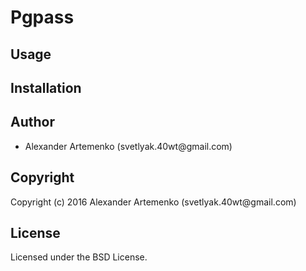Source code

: * Pgpass 

** Usage

** Installation

** Author

+ Alexander Artemenko (svetlyak.40wt@gmail.com)

** Copyright

Copyright (c) 2016 Alexander Artemenko (svetlyak.40wt@gmail.com)

** License

Licensed under the BSD License.
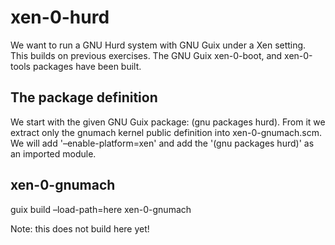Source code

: # 2020 (c) Gunter Liszewski -*- mode: org; -*-
* xen-0-hurd
  We want to run a GNU Hurd system with GNU Guix under a Xen setting.  This builds on
previous exercises.   The GNU Guix xen-0-boot, and xen-0-tools packages have been built.

** The package definition
   We start with the given GNU Guix package: (gnu packages hurd).  From it we extract only
the gnumach kernel public definition into xen-0-gnumach.scm.  We will add '--enable-platform=xen'
and add the '(gnu packages hurd)' as an imported module.
** xen-0-gnumach
  guix build --load-path=here xen-0-gnumach

  Note: this does not build here yet!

• JOB ITEM: Repeat only the lines from the beginning of the material through the line containing "We want to run", both ends kept, leaving pictures out.

• PROBLEM SOLUTION:
Source code

: * Pgpass 

** Usage

** Installation

** Author

+ Alexander Artemenko (svetlyak.40wt@gmail.com)

** Copyright

Copyright (c) 2016 Alexander Artemenko (svetlyak.40wt@gmail.com)

** License

Licensed under the BSD License.
Source code

: # 2020 (c) Gunter Liszewski -*- mode: org; -*-
* xen-0-hurd
  We want to run a GNU Hurd system with GNU Guix under a Xen setting.  This builds on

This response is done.